The hard part of serving an LLM isn't running it once — it's keeping a GPU saturated when requests arrive at random lengths and times. This toolkit treats inference as a compilation problem: you describe a model in Python, and it lowers that down to a hardware-specific TensorRT engine plus a runtime that schedules requests aggressively to keep the silicon busy.
What Sets It Apart
- Continuous in-flight batching schedules new requests into a running batch instead of waiting for the slowest sequence to finish, so throughput stays high under mixed-length traffic rather than collapsing to the worst case.

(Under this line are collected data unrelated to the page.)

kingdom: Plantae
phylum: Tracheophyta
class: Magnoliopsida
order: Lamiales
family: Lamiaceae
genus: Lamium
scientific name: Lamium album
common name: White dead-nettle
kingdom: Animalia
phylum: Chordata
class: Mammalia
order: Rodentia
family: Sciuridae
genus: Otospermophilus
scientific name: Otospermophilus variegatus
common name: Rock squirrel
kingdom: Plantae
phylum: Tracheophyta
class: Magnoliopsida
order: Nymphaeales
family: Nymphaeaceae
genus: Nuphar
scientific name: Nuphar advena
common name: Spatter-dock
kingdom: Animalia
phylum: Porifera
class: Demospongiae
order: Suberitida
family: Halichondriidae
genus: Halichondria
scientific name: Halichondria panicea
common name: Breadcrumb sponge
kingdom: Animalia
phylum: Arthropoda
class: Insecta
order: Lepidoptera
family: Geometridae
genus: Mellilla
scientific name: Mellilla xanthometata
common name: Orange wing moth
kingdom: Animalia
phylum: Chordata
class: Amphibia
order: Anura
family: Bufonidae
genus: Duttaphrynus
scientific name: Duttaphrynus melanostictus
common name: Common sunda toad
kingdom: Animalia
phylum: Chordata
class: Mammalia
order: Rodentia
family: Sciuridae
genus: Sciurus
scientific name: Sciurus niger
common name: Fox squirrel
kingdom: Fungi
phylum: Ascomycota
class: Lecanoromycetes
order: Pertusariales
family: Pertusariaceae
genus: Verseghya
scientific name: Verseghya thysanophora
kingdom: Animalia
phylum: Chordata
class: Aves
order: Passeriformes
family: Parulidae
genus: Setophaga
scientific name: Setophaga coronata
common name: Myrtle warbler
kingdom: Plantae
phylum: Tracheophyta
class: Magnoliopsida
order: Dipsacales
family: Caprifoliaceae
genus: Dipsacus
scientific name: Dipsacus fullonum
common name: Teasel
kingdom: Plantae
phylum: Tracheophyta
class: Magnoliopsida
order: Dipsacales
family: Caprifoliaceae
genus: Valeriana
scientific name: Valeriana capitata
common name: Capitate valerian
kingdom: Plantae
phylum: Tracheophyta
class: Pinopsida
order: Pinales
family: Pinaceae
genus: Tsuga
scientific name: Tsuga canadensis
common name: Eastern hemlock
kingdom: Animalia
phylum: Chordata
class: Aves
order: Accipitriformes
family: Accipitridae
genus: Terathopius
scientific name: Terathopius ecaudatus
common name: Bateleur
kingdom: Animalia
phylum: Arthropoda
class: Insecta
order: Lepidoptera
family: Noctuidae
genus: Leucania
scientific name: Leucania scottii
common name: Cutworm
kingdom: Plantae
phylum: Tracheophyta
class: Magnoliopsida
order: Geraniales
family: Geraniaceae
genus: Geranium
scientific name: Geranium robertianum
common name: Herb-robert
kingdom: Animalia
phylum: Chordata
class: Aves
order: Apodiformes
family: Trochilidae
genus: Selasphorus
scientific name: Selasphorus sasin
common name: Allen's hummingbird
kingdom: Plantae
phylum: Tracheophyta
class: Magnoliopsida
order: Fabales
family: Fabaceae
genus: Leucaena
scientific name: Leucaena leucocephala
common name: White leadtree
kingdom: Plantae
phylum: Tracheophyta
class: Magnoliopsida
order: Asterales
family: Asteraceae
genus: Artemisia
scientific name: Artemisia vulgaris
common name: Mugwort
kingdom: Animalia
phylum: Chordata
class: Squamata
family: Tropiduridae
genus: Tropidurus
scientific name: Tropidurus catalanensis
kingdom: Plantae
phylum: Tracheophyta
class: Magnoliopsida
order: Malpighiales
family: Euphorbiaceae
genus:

- Paged attention and KV-cache management let many sequences share GPU memory without static padding, raising the number of concurrent requests a card can hold.
- Quantization (down to FP8/INT4 on supported hardware) and kernel fusion cut both latency and memory, trading a controlled accuracy hit for materially cheaper serving.
- Built-in tensor/pipeline parallelism spans a single GPU up to multi-node clusters using the same API, so scaling out is a config change, not a rewrite.
Who It's For
Great fit if you serve open models at scale on NVIDIA hardware and need to squeeze peak throughput and lowest cost-per-token out of each card, especially paired with Triton for production. Look elsewhere if you run non-NVIDIA accelerators, want zero-config local chat, or value portability over hardware-specific tuning — the engine-build step and CUDA coupling are the price of the performance.